We next explore the mechanism of Airn in maintaining LSEC differentiation. It has been reported that the LSEC phenotype maintained, at least partly, through eNOS-sGC signaling [21] and we have revealed that Airn promoted the expression of eNOS and regulated the expression of eNOS-sGC downstream target genes (Fig. 4A–E). Therefore, LSEC were treated with sGC agonist YC-1. qRT-PCR and confocal microscopy analysis confirmed that Airn silencing decreased the expression of LYVE-1 and increased the expression of LAMININ, which was abrogated by YC-1 (Fig. 7A, B). Moreover, YC-1 rescued Airn silencing-induced downregulation of Wnt2a, Hgf, and Wnt9b, indicating that the knockdown of Airn in LSEC suppressed HC proliferation via the eNOS-sGC pathway (Fig. 7A). Furthermore, primary LSEC was isolated from WT and Airn-KO mice, subsequently treated with YC-1. The expression of Lyve-1 was downregulated, while Laminin was upregulated in the primary LSEC isolated from Airn-KO mice compared with WT (Additional file 1: Fig. S10A, B). However, augmentation of Laminin induced by knockout of Airn was abolished by YC-1 (Additional file 1: Fig. S10A, B). In addition, the expression of KLF2, which has been reported to have positively regulated the transcription of eNOS [25, 26], was decreased in Airn-silenced primary LSEC (Fig. 7C, D and Additional file 1: Fig. S10C) and increased in Airn-over-expressed primary LSECs assessed by qRT-PCR, western blot, and confocal microscopy (Additional file 1: Fig. S10D-F). Thus, to investigate whether Airn regulated the eNOS-sGC pathway via KLF2, specific siRNA targeting KLF2 was transfected in Airn-over-expressed primary LSEC and the results showed that KLF2 silencing abrogated Airn over-expression-induced upregulation of eNos and downregulation of Laminin assessed by qRT-PCR (Fig. 7E). Taken together, our data demonstrated that Airn maintained LSEC differentiation through the KLF2-eNOS-sGC pathway, thereby inhibiting HSC activation and HC proliferation.

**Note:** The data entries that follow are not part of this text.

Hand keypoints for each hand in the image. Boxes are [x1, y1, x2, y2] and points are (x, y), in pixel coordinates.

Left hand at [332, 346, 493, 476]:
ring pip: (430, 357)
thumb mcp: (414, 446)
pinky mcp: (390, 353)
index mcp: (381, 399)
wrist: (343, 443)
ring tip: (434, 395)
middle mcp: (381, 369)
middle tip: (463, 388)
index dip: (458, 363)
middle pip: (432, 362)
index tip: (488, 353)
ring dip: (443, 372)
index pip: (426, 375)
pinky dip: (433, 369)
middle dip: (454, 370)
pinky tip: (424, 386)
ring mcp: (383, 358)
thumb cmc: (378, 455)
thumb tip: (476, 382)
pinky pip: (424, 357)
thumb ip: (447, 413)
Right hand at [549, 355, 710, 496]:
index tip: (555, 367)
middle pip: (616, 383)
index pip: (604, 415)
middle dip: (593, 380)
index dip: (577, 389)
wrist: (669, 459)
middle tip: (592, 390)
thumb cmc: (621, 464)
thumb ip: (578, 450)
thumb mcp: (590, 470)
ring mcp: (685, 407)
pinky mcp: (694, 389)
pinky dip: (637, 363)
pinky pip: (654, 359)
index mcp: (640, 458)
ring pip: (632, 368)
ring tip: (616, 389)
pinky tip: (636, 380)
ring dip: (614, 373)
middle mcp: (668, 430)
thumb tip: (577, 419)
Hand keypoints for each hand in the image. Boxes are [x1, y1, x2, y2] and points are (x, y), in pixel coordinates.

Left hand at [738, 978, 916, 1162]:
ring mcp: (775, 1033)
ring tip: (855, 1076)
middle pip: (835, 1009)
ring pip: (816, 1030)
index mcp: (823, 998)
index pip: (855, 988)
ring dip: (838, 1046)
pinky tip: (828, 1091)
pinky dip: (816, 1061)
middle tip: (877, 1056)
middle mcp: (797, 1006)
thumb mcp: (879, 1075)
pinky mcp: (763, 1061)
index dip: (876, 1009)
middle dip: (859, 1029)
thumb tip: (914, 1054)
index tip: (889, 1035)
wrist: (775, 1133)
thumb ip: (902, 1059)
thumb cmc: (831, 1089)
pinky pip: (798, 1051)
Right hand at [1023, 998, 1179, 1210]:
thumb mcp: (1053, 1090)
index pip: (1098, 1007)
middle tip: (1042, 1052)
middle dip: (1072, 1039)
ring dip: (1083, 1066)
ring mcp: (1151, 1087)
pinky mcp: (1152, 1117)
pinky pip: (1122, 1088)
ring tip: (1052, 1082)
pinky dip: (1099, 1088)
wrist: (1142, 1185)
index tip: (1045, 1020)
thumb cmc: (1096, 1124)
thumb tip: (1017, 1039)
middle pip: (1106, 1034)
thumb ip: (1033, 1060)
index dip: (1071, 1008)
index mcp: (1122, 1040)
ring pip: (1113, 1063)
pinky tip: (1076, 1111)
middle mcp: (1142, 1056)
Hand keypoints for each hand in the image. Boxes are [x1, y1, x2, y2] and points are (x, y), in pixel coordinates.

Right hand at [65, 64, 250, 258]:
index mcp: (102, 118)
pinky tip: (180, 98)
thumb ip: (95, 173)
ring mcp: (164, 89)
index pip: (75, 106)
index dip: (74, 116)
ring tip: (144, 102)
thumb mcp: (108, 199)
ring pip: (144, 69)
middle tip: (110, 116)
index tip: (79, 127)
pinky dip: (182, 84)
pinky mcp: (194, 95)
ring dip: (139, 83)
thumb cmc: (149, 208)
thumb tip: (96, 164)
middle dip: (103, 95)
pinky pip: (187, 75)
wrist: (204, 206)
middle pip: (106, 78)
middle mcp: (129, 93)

Generally, lncRNAs regulate their target genes by interacting with RNA binding proteins or acting as endogenous competing RNAs for specific microRNAs. To understand the molecular mechanism underlying the effects of Airn on liver fibrosis and LSEC capillarization, we first investigated the cell distribution of Airn using FISH and qRT-PCR. The results showed that Airn was mainly located in the nucleus of primary LSECs and HCs (Additional file 1: Fig. S11A-C). Moreover, our data demonstrated that Airn promoted the expression of KLF2 at both protein and RNA level in primary LSEC. Thus, a bioinformatics tool was used to screen for Airn-interacting proteins. The data showed that the 58 proteins including EZH2, which has been reported to bind to the promoter regions of KLF2 [27, 28], possibly interact with both human and mouse Airn (Additional file 1: Fig. S11D-G). To investigate this interaction, RIP assay was performed and the results showed a significant enrichment of Airn with the EZH2 antibody (Additional file 1: Fig. S12A, B). In addition, to identify the exact region of the Airn responsible for EZH2 interaction, we constructed the full-length Airn, a series of truncated Airn and the indicated antisense probe (Additional file 1: Fig. S12C). The results of RNA pull-down indicated that nucleotides 532 to 869 of Airn could bind EZH2, consistent with the prediction (Additional file 1: Fig. S12D). Moreover, ChIP analysis demonstrated that EZH2 could bind to promoter regions of KLF2 and over-expression of Airn reduced their binding ability (Fig. 7F, G). Taken together, these data demonstrated that Airn interacts with EZH2 and may block the binding site of EZH2 to KLF2, thus releasing the inhibition of KLF2 and LSEC differentiation related genes.